Tasavvuf ehlinin yaşadığı hikayeler, bizlere sadece ibretlik dersler sunmakla kalmaz, aynı zamanda manevi hayatımızı derinlemesine sorgulamamıza da vesile olur. Bu hikayelerden biri de, Cüneyd-i Bağdadi Hazretlerinin dayısı Sırrı Sekati Hazretlerinin yaşadığı derin bir pişmanlık hikayesidir. Gönlümüzü ve zihnimizi aydınlatacak bu kıssa, bizlere gerçek anlamda takva sahibi olmanın ne demek olduğunu bir kez daha hatırlatıyor.

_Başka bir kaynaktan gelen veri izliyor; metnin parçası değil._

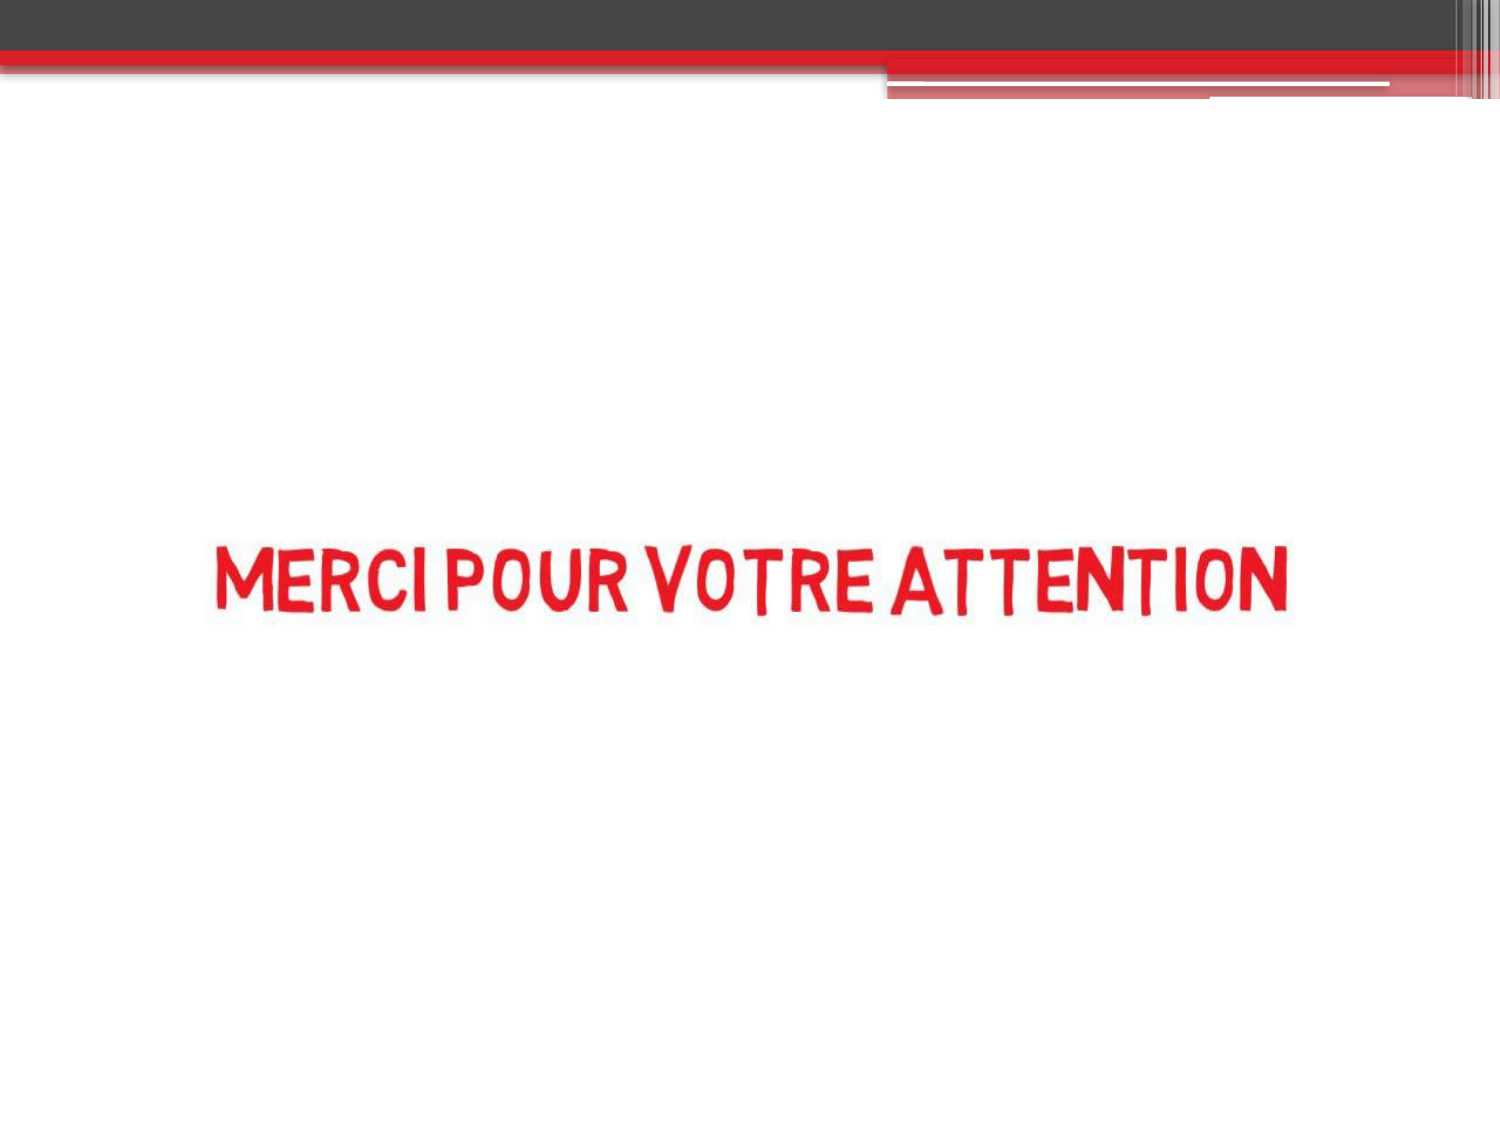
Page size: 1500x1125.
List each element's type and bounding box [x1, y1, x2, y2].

picture [0, 99, 1500, 910]
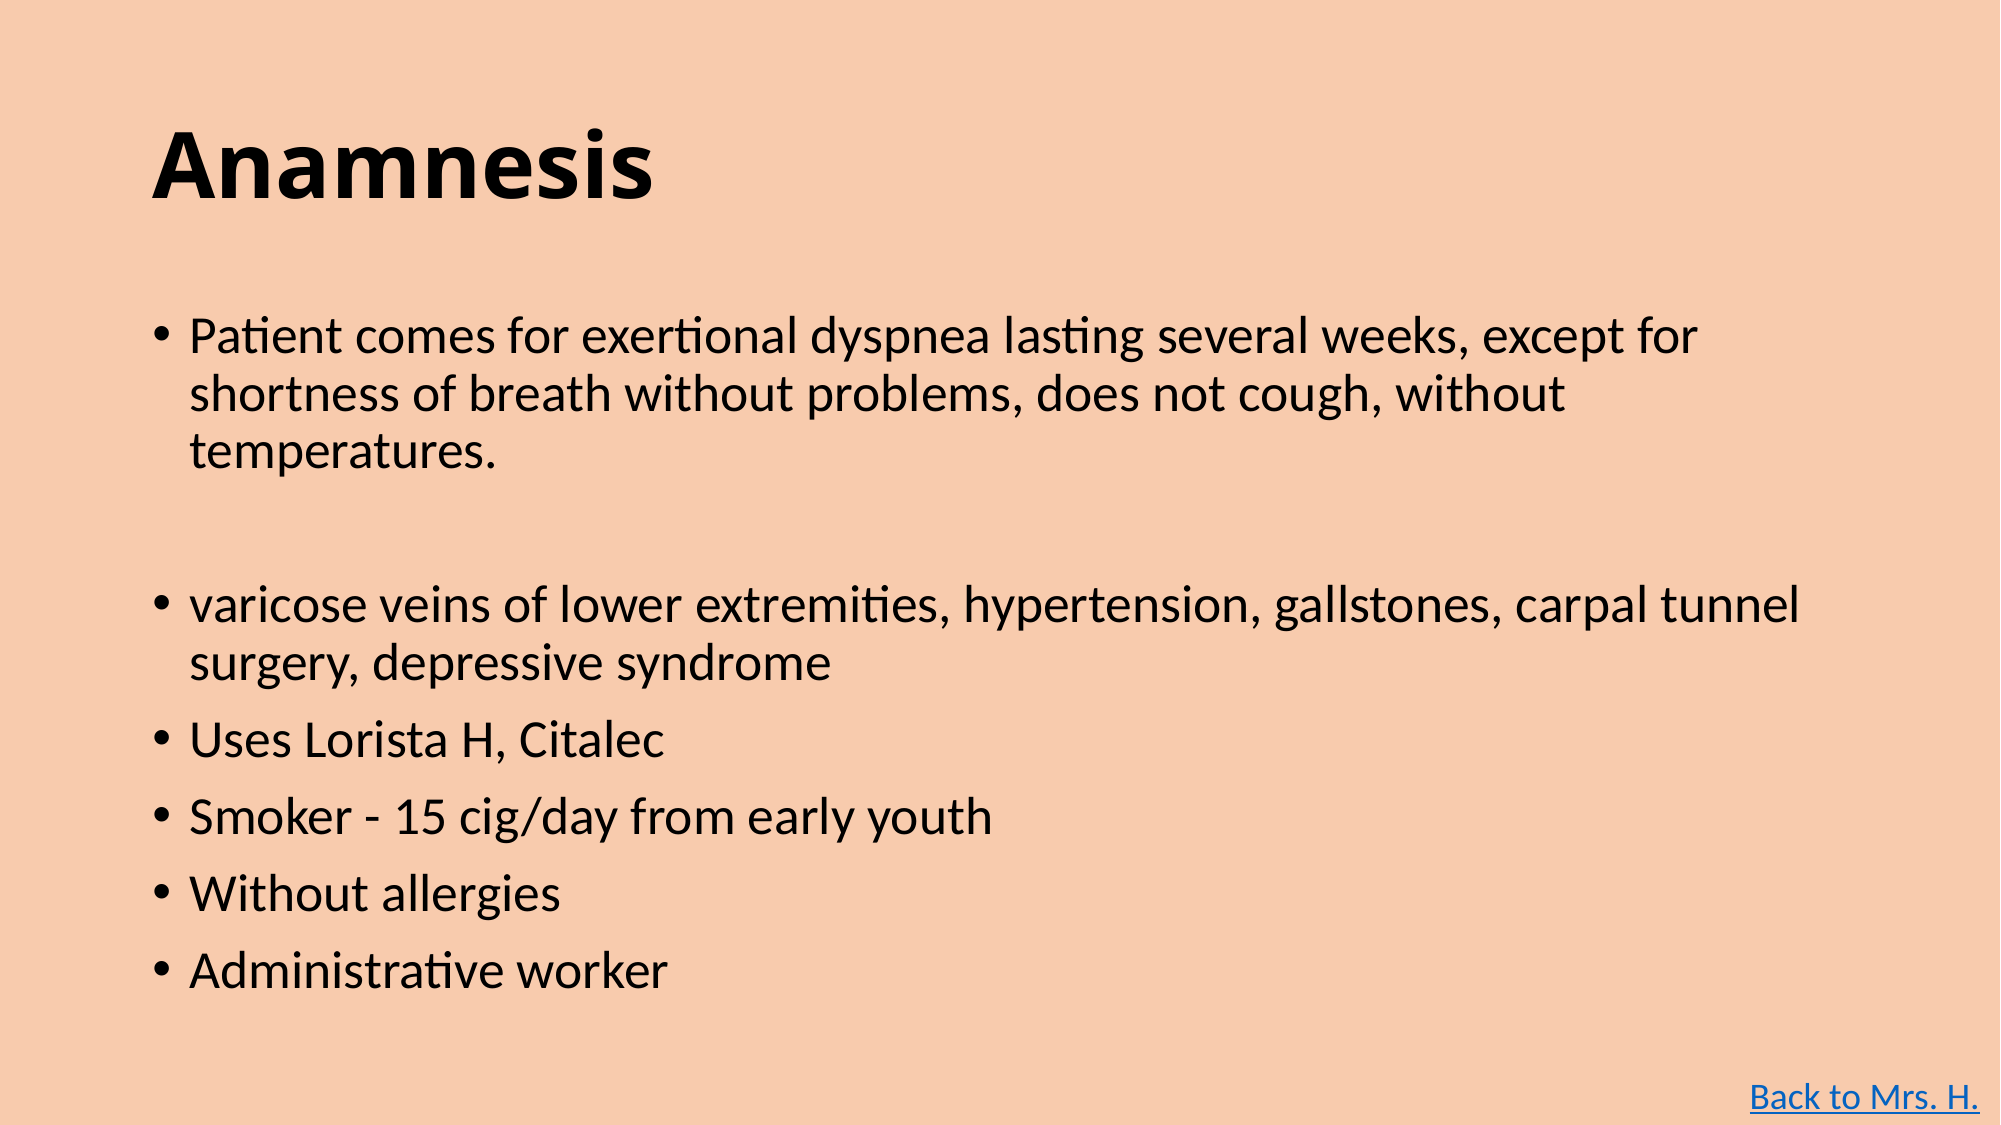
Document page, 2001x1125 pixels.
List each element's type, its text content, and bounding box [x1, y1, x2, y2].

Cüneyd-i Bağdadi Hazretlerinin dayısı Sırrı Sekati hazretleri bir gün sohbeti anında talebelerine, “30 yıl önce dediğim bir ‘elhamdülillah’ yüzünden, 30 yıldır tövbe istiğfar ediyorum” deyince, talebeler şaşırdı, “Efendim bu nasıl olur?” diye sordular. Şöyle anlattı:

Dükkânların bulunduğu çarşıda yangın çıkmış, bütün dükkânlar; terlikçiler, örücüler, elbiseciler nerdeyse tamamen yanmış. Bunu bana gelip haber verdiklerinde, senin dükkâna bir şey olmamış dediler. Ben de gayri ihtiyari “elhamdülillah” dedim. Sonra kendi kendime, ‘din kardeşlerinin malı mülkü yansın, seninki kurtuldu diye sen hamdet, bu nasıl Müslümanlık’ diyerek çok üzüldüm, ağlayıp çok tövbe ettim.

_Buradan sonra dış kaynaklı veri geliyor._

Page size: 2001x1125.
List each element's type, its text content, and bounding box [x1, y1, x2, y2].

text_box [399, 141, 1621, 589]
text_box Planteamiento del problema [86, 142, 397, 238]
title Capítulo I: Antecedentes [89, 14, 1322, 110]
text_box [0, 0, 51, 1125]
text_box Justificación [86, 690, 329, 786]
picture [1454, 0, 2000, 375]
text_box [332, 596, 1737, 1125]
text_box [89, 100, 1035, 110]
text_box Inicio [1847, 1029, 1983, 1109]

Dükkânları yanan din kardeşlerime benzemek için, dükkânımdaki bütün malları fakir fukaraya dağıttım. 30 yıldır da tövbe ediyorum, hâlâ vicdan azabından kurtulamadım. Ben ölünce beni ıssız bir yere gömün, korkarım ki toprak beni kabul etmez, dostlarım arasında utanırım 
Sırrı Sekati Hazretlerinin bu kıssası, bizlere maddi kaygılardan ziyade manevi değerlere odaklanmamız gerektiğini öğretiyor. İnsanın kalbindeki niyetin, en küçük bir hatanın bile ne denli büyük bir vicdan azabına dönüşebileceğini gözler önüne seriyor. Bugün bizlerin de bu derin hassasiyeti ve gönül temizliğini örnek alarak, hem kendi nefsimizi sorgulamamız hem de çevremize karşı daha duyarlı olmamız gerektiği açıktır. Hayatın her anında, her sözümüzde ve her davranışımızda, Allah’a karşı olan sorumluluğumuzu hatırlamalı ve bu bilinçle yaşamaya gayret etmeliyiz.